As I came back to baseline, it was dinnertime, and a light dinner of chicken soup and bread had been prepared for us. This food further helped ground me. It was at dinner that I discovered a peculiar after-effect of my trip. As I poured myself water, I reached for it, **with my left hand** as naturally as if I were left-handed. But I’m right handed. Remember how I had a vision of wielding a sword with that arm? It felt as if a new circuit had gotten activated.

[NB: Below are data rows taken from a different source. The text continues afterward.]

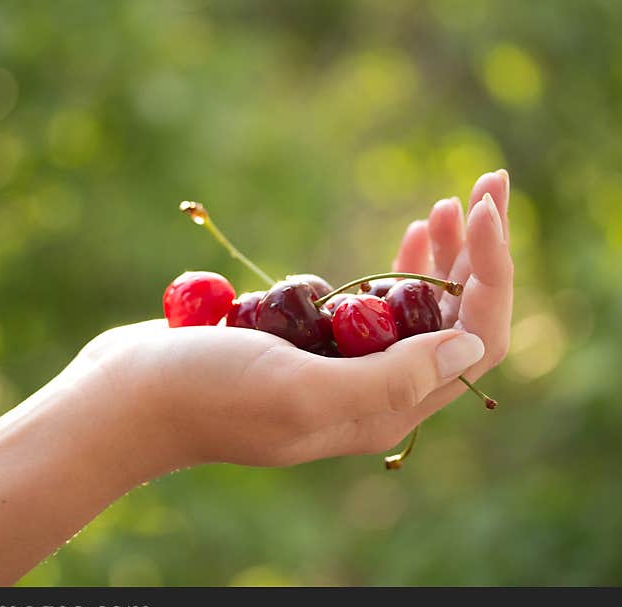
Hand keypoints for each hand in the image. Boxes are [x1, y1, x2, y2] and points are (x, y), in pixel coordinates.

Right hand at [71, 171, 511, 470]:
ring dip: (445, 256)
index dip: (491, 275)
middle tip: (490, 181)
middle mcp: (374, 393)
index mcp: (383, 409)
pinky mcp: (314, 345)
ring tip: (453, 202)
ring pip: (418, 311)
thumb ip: (390, 378)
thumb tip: (471, 344)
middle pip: (455, 322)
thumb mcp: (299, 390)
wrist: (129, 396)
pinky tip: (410, 236)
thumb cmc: (205, 394)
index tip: (483, 208)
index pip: (473, 343)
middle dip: (479, 253)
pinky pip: (377, 306)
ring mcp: (344, 368)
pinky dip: (399, 268)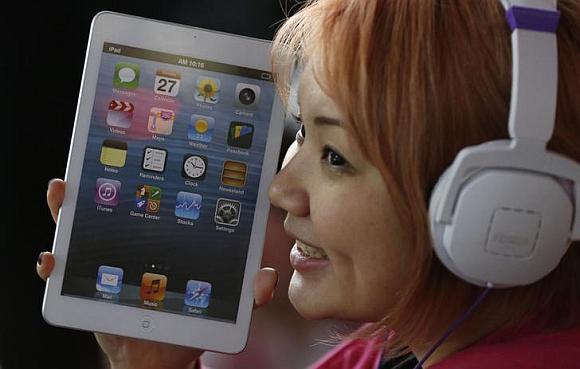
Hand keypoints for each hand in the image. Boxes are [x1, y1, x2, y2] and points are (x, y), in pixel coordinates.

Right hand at [38, 179, 278, 368]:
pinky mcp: (84, 286)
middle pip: (114, 203)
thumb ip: (248, 292)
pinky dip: (53, 262)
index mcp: (164, 235)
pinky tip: (51, 258)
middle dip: (104, 179)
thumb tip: (266, 279)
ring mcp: (105, 259)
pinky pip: (63, 271)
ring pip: (82, 226)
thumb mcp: (223, 301)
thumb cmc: (190, 316)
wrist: (159, 352)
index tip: (153, 148)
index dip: (153, 172)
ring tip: (63, 190)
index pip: (157, 197)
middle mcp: (132, 239)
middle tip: (98, 157)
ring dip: (68, 208)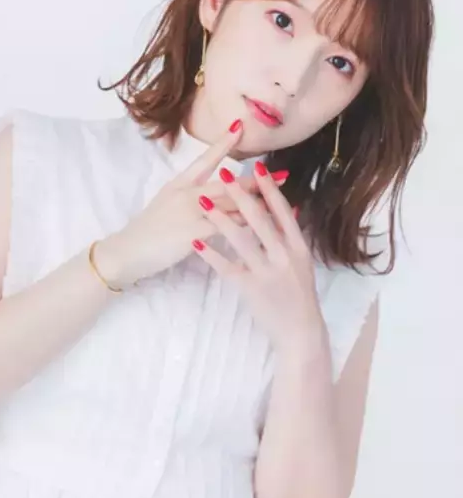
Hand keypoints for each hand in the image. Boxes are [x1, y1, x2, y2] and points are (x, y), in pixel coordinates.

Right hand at [94, 120, 282, 286]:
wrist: (126, 252)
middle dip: (256, 179)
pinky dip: (245, 226)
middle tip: (282, 174)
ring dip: (258, 201)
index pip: (204, 159)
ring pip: (230, 203)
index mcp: (179, 184)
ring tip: (280, 200)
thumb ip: (186, 197)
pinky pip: (225, 227)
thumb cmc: (145, 232)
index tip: (240, 127)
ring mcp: (189, 211)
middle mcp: (186, 193)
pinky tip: (262, 228)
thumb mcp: (164, 205)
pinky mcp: (192, 232)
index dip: (223, 143)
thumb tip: (209, 195)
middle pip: (227, 183)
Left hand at [192, 161, 324, 350]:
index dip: (268, 188)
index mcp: (298, 246)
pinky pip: (226, 267)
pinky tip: (196, 242)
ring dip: (220, 218)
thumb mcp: (301, 262)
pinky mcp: (250, 289)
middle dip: (240, 194)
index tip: (256, 166)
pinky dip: (210, 254)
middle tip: (224, 174)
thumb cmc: (299, 294)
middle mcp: (284, 256)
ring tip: (203, 202)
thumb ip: (291, 236)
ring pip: (241, 240)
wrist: (300, 331)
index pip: (282, 211)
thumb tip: (290, 207)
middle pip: (260, 220)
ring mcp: (267, 272)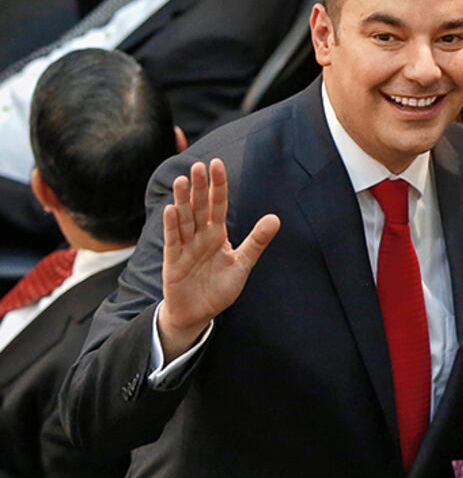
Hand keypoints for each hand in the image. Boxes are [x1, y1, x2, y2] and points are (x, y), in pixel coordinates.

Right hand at [157, 159, 279, 361]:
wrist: (198, 313)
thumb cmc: (219, 287)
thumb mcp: (243, 263)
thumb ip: (257, 241)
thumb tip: (276, 218)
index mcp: (217, 234)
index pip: (218, 205)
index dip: (218, 186)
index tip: (218, 164)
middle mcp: (200, 237)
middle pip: (199, 208)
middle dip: (200, 188)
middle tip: (199, 165)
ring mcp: (186, 248)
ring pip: (184, 220)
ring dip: (182, 201)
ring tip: (182, 180)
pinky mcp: (174, 262)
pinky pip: (173, 241)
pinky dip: (172, 226)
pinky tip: (171, 210)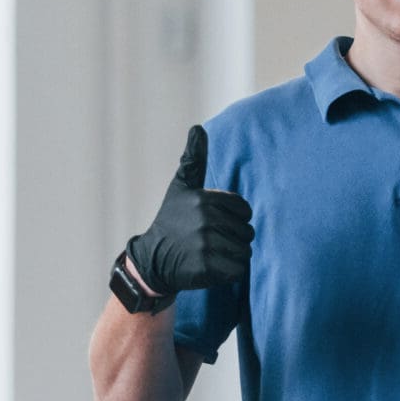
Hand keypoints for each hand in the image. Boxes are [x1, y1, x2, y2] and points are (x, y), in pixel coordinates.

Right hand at [122, 125, 252, 301]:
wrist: (152, 260)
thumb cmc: (171, 220)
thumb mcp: (180, 187)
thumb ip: (193, 160)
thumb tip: (197, 128)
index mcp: (203, 199)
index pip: (244, 210)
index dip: (234, 219)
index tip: (215, 223)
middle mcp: (204, 220)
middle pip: (247, 232)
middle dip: (234, 239)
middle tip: (211, 241)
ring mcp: (205, 245)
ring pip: (244, 251)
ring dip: (233, 256)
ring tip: (212, 254)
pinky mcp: (206, 268)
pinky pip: (237, 270)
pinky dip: (229, 272)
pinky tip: (211, 267)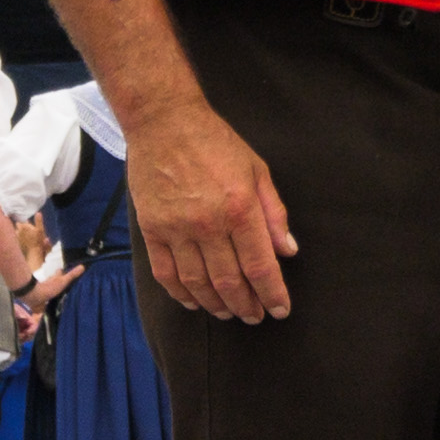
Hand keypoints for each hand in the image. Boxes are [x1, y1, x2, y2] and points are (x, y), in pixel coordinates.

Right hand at [127, 101, 293, 321]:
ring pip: (198, 284)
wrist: (164, 122)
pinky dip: (181, 294)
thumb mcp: (257, 170)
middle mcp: (208, 224)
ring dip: (216, 305)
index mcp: (239, 208)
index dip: (272, 294)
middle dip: (247, 306)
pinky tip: (194, 302)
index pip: (260, 266)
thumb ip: (274, 213)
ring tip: (229, 313)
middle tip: (255, 317)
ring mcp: (177, 229)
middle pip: (230, 282)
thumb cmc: (215, 142)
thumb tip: (288, 250)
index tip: (279, 310)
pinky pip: (166, 273)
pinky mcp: (152, 229)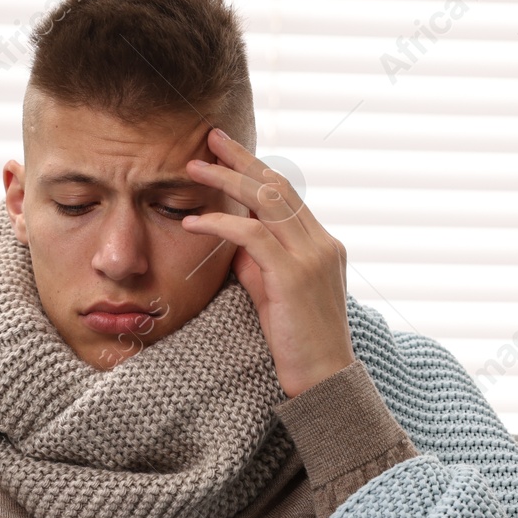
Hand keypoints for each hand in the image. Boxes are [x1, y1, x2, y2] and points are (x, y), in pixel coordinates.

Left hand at [182, 127, 354, 396]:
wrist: (323, 380)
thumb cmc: (296, 342)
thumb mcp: (273, 293)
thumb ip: (257, 262)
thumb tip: (231, 237)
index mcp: (321, 244)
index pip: (287, 194)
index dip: (256, 168)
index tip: (226, 150)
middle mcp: (322, 242)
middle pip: (278, 185)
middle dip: (242, 158)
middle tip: (210, 137)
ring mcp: (312, 256)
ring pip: (267, 202)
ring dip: (227, 181)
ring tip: (193, 167)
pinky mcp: (294, 275)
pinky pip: (253, 235)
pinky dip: (221, 223)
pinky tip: (195, 220)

I later read a story published in MAPS
about a similar “activation.” Before, the left side of my shoulder and back had typically been aching most of the time, because of muscular weakness from my scoliosis. But with this new-found strength or assertiveness of my left arm (which felt good!), I think that weakness has been improving. I also attribute this change to a renewed commitment to my “right brain” or creative side (if you believe in that right-brain, left-brain thing; I do). Working it out physically has a correspondence in my thinking. In fact, the next week, I woke up from a vivid dream, in which I came up with a creative solution for a problem that I was facing.
Overall I’m glad I had my first mescaline experience with a modest dose.